→ **Reading text**:
# # # #
Item 5.02 Departure of Directors or Certain Officers; Election of Directors; Appointment of Certain Officers; Compensatory Arrangements of Certain Officers

 

On May 14, 2015, Sajan, Inc. (the “Company”) hired Paul P. Rome, age 54, as Chief Operating Officer, effective June 8, 2015.   Mr. Rome will replace Angel Zimmerman, who announced on January 7, 2015 that she would step down from the position of Chief Operating Officer upon the hiring of a replacement. Ms. Zimmerman will continue to serve as a full-time employee until approximately July 15, 2015 and thereafter as a non-employee in a consulting capacity for at least three months, acting as an advisor to the Chief Executive Officer and Chief Operating Officer in order to assure an orderly transition of the Chief Operating Officer position.

 

From 2007 to 2015, Mr. Rome held various positions at Merrill Corporation, a global, diversified financial and legal services organization, including most recently the position of Vice President, Technology Delivery, Legal Solutions. Prior to joining Merrill Corporation, Mr. Rome co-founded and served as Chief Operating Officer at Imaging Acceptance Corporation, a technology innovator in enterprise content management services, document conversion and data integration, from 1998 to 2006. Mr. Rome also served in various management positions with Avid Technology, Inc. from 1994 to 1997 and Dynatech Video Group from 1989 to 1994. Mr. Rome did graduate studies in Land Resources and holds a B.A. in Economics from the University of Wisconsin—Madison.

 

Mr. Rome was not appointed pursuant to any arrangement or understanding with any person, and Mr. Rome does not have any family relationships with any directors or executive officers of the Company. Neither Mr. Rome nor any of his immediate family has been a party to any transaction with the Company during the Company’s last two fiscal years, nor is any such transaction currently proposed, that would be reportable under Item 404(a) of Regulation S-K.

 

Pursuant to Mr. Rome’s offer letter, dated May 14, 2015 (the “Offer Letter”), Mr. Rome will receive an annual base salary of $175,000 and is eligible to participate in the Company’s 2014 Short-Term Incentive Plan, pursuant to which Mr. Rome is eligible to earn a maximum bonus equal to fifty percent of his eligible quarterly earnings based on the Company’s quarterly EBITDA goals.  In addition, on June 8, 2015 Mr. Rome will receive stock options to purchase 18,000 shares of the Company’s common stock pursuant to the Company’s 2014 Equity Incentive Plan, subject to approval by the Company’s Board of Directors.  The Company anticipates the stock options will be exercisable at 100% of the fair market value of the Company’s common stock on the date of grant, will vest in equal installments on the first four anniversaries of the date of the grant and will expire 10 years from the date of the grant.  The foregoing description of the Offer Letter is qualified in its entirety by reference to the Offer Letter attached hereto as Exhibit 10.1, which is incorporated herein by reference.
# # # #
→ **Activity**:
In the filing about Sajan, Inc.'s new Chief Operating Officer, what annual base salary does Paul P. Rome's offer letter give him?
# # # #
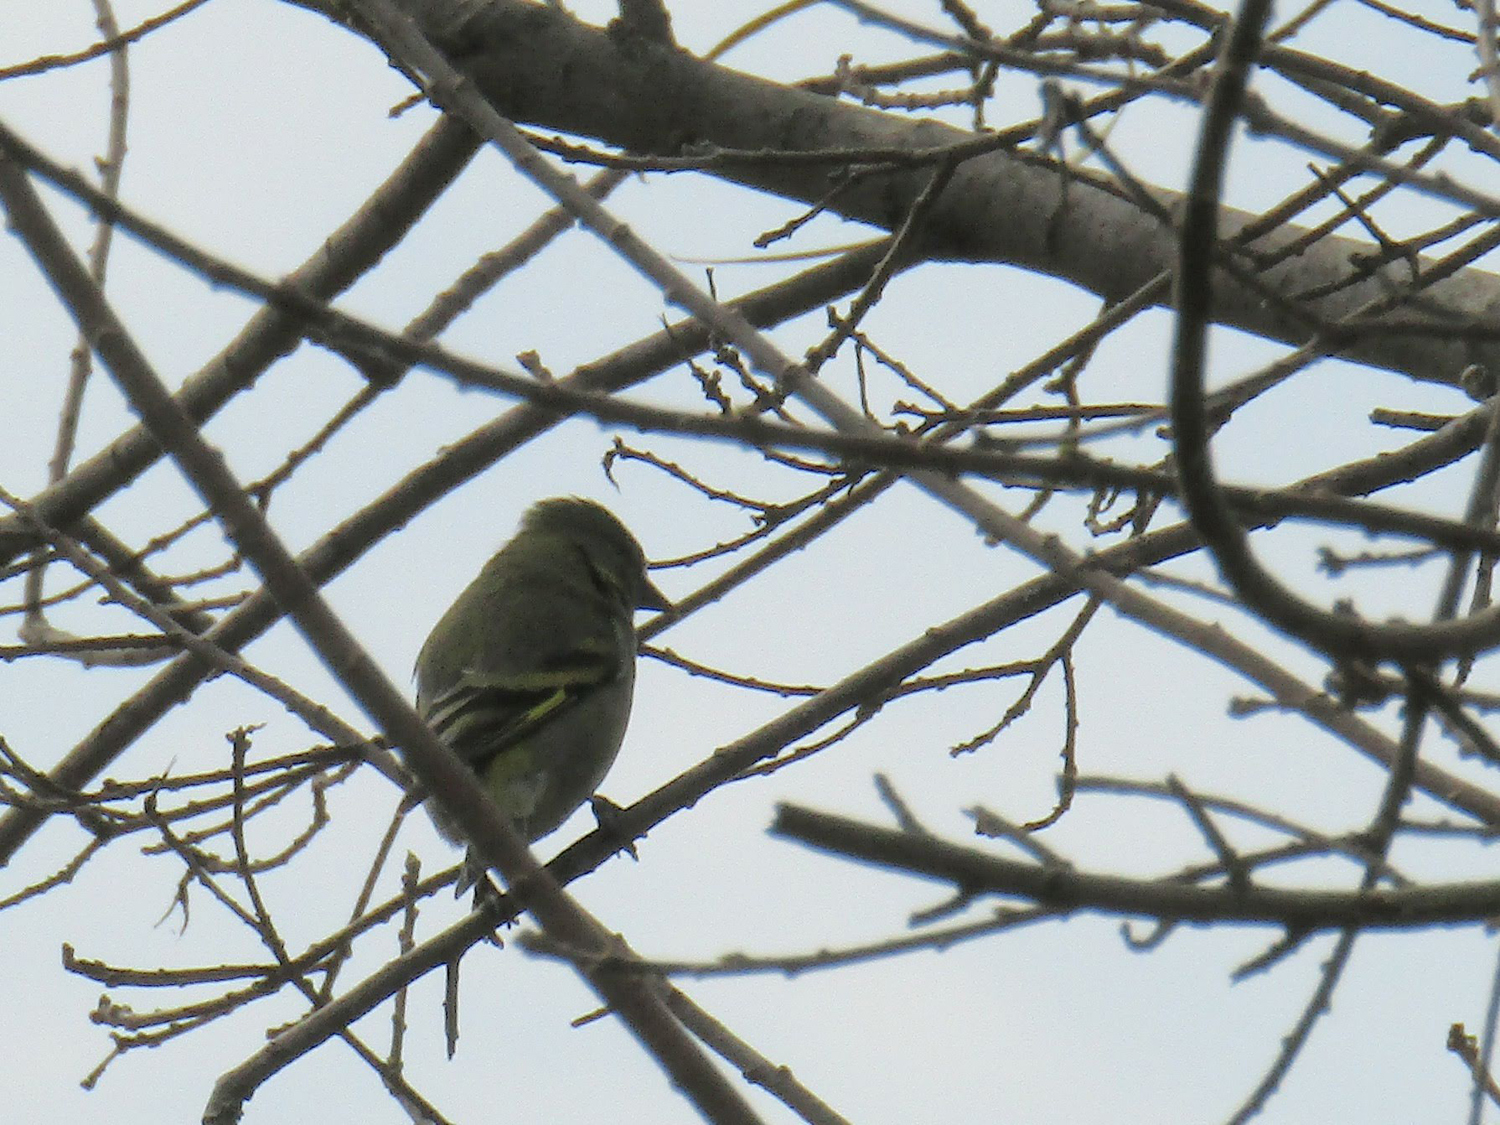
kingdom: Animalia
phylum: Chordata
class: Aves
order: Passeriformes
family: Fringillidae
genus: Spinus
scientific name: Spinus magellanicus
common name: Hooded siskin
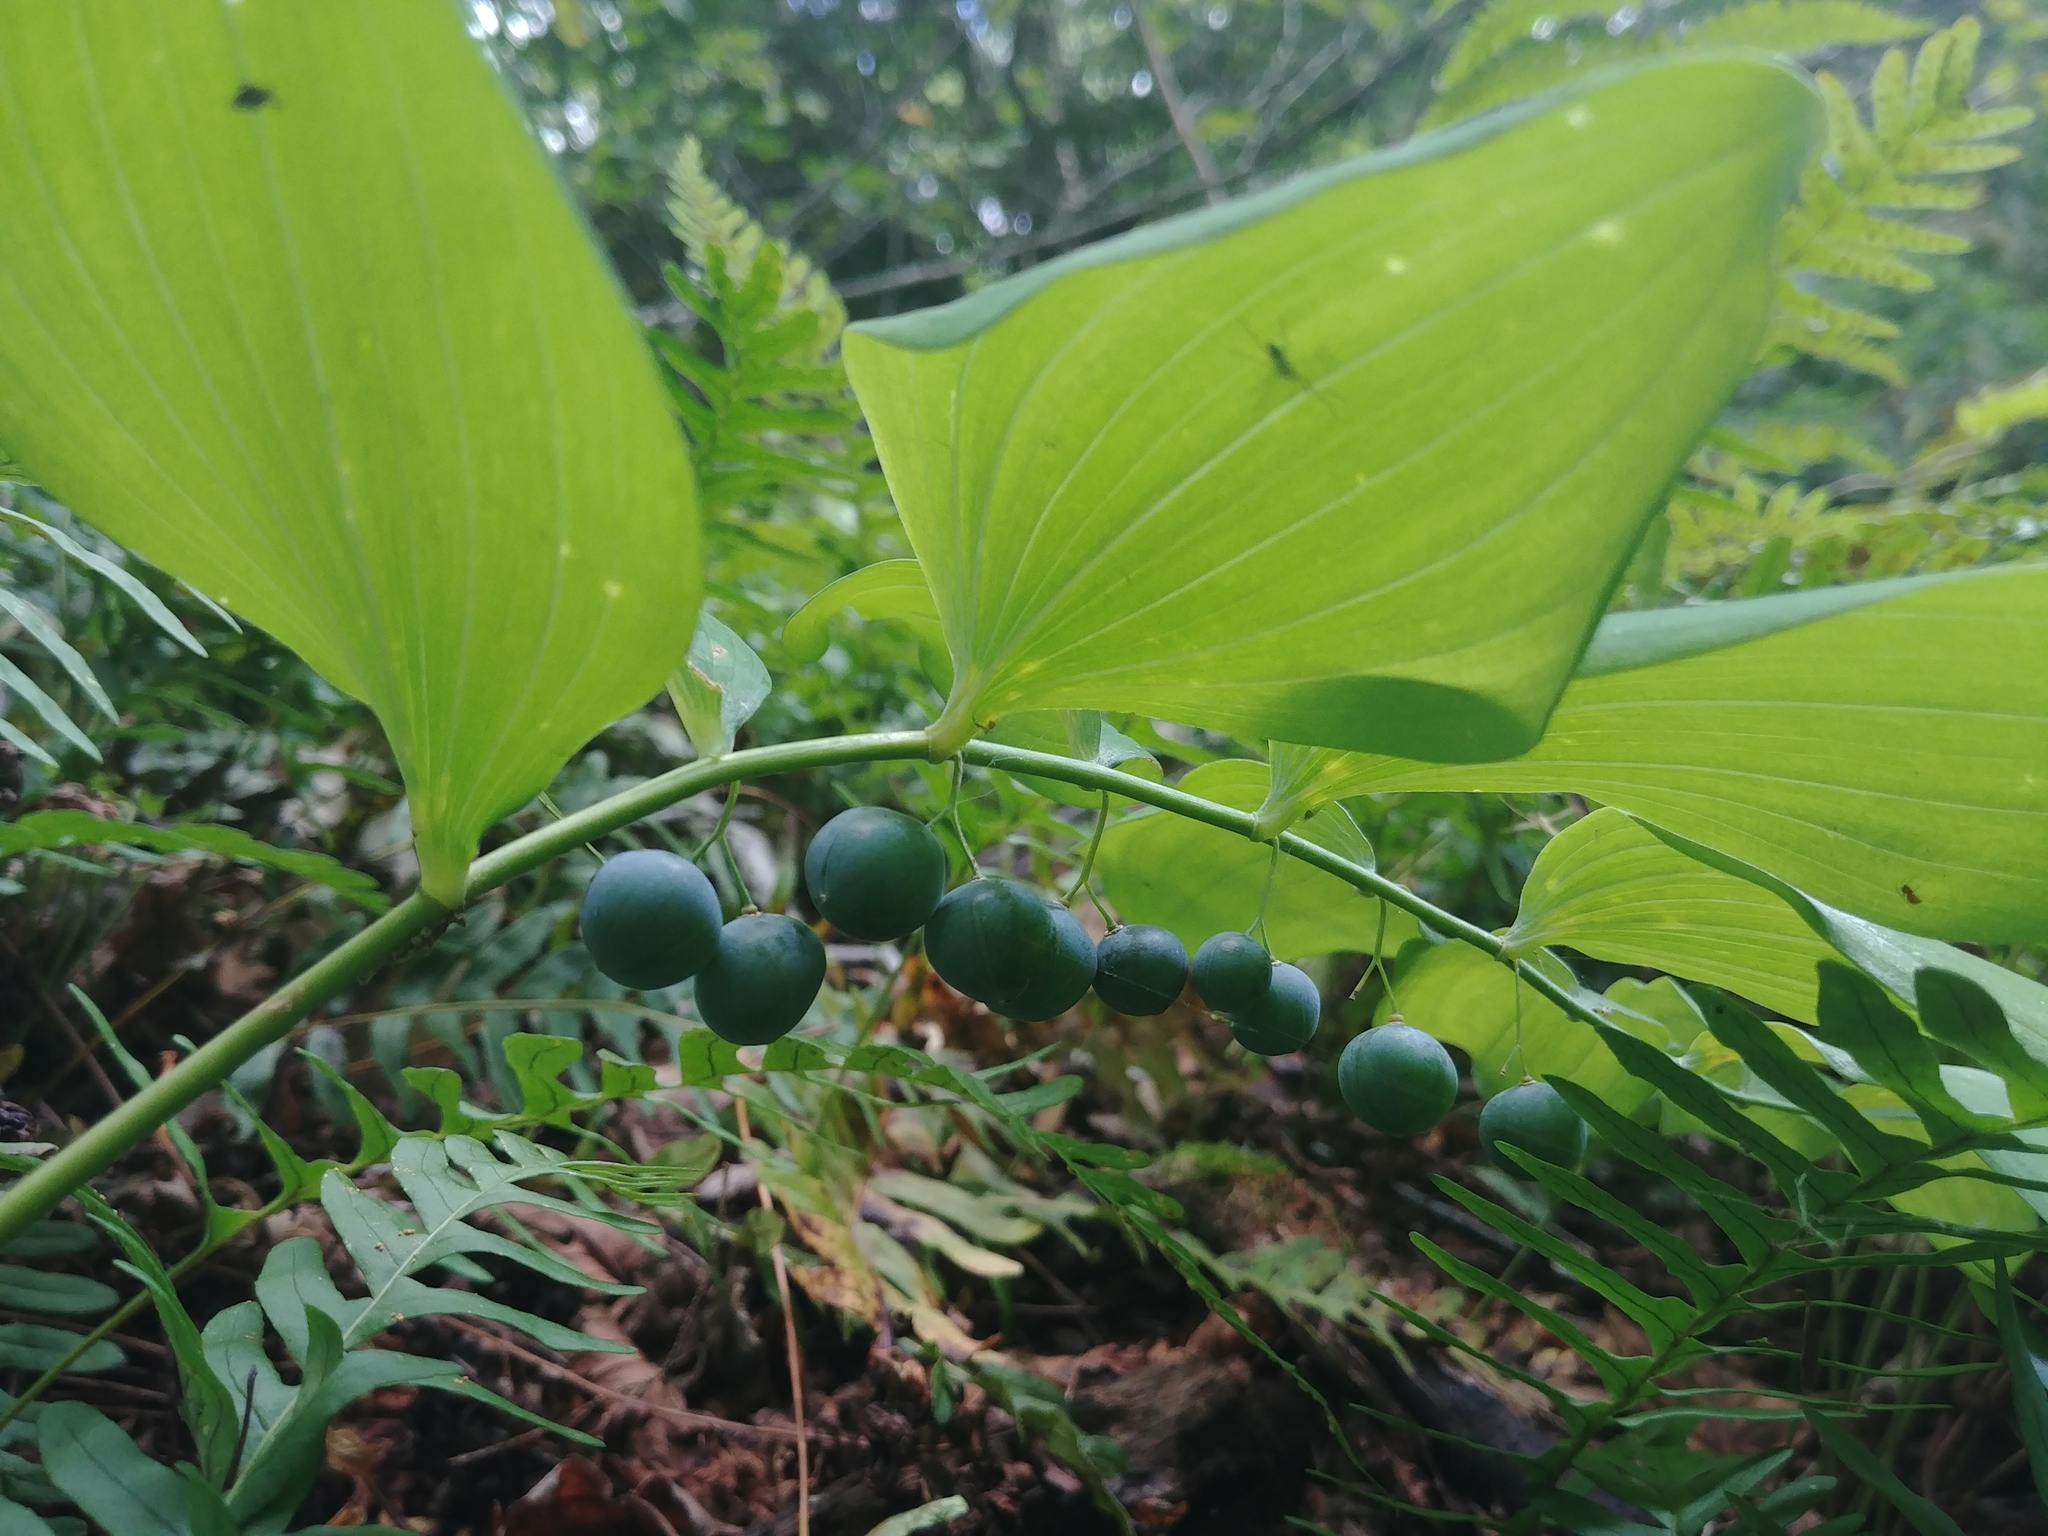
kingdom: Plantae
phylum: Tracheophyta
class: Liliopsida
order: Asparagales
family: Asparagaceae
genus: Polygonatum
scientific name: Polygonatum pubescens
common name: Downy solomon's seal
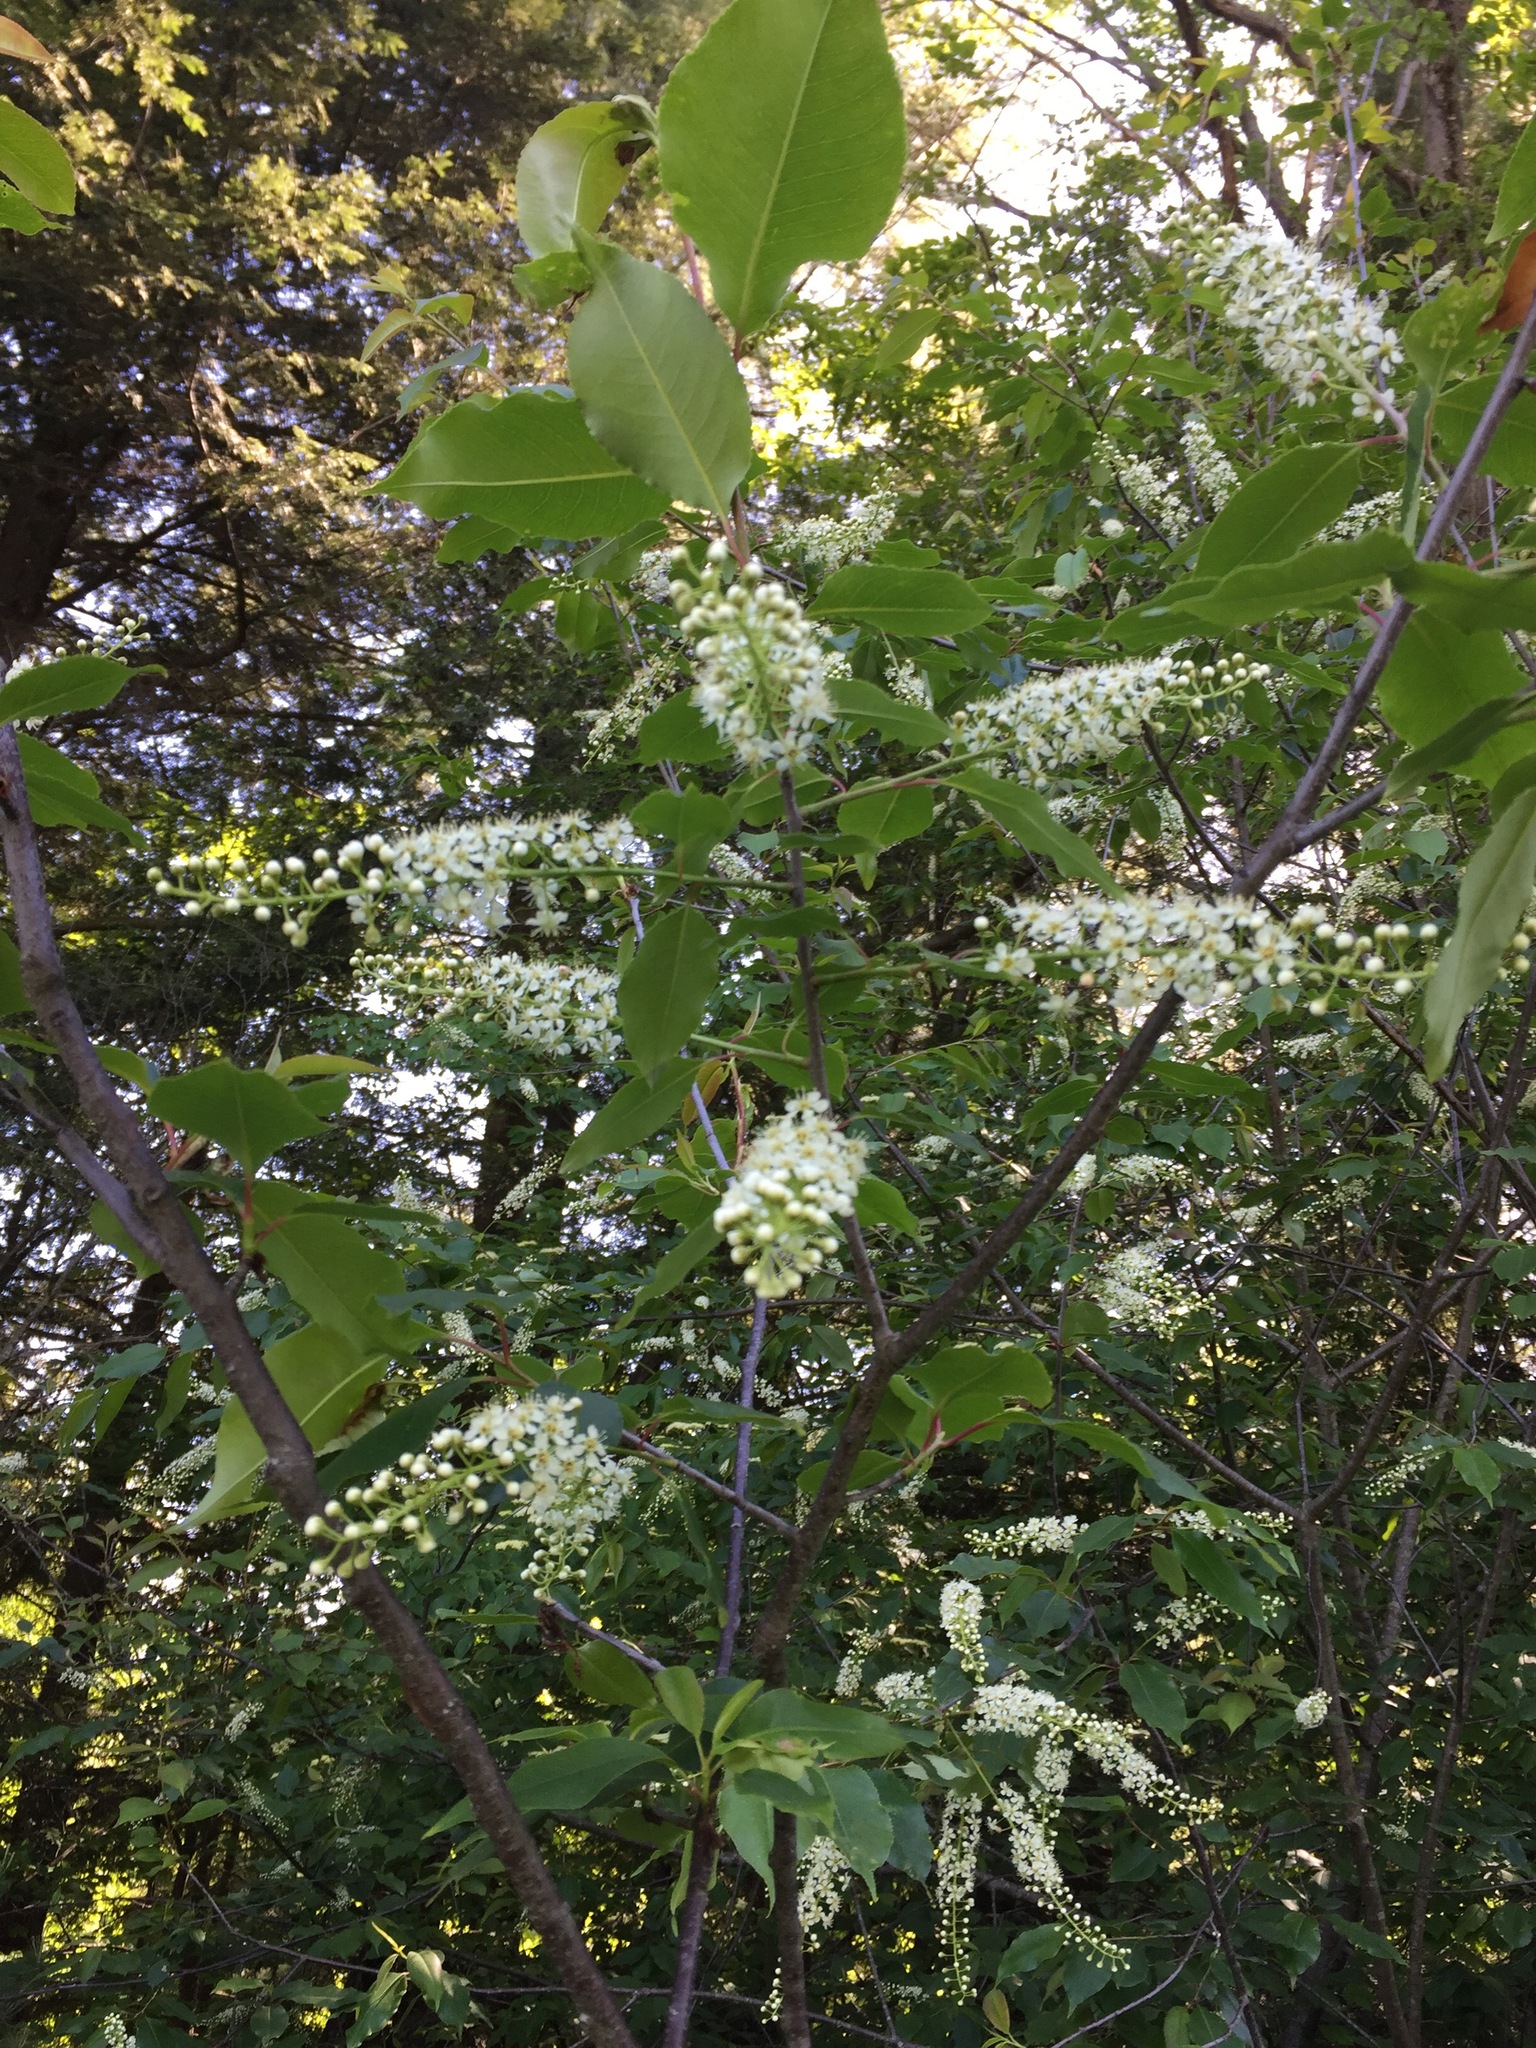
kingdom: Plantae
# # # #
→ **Solution**:
$175,000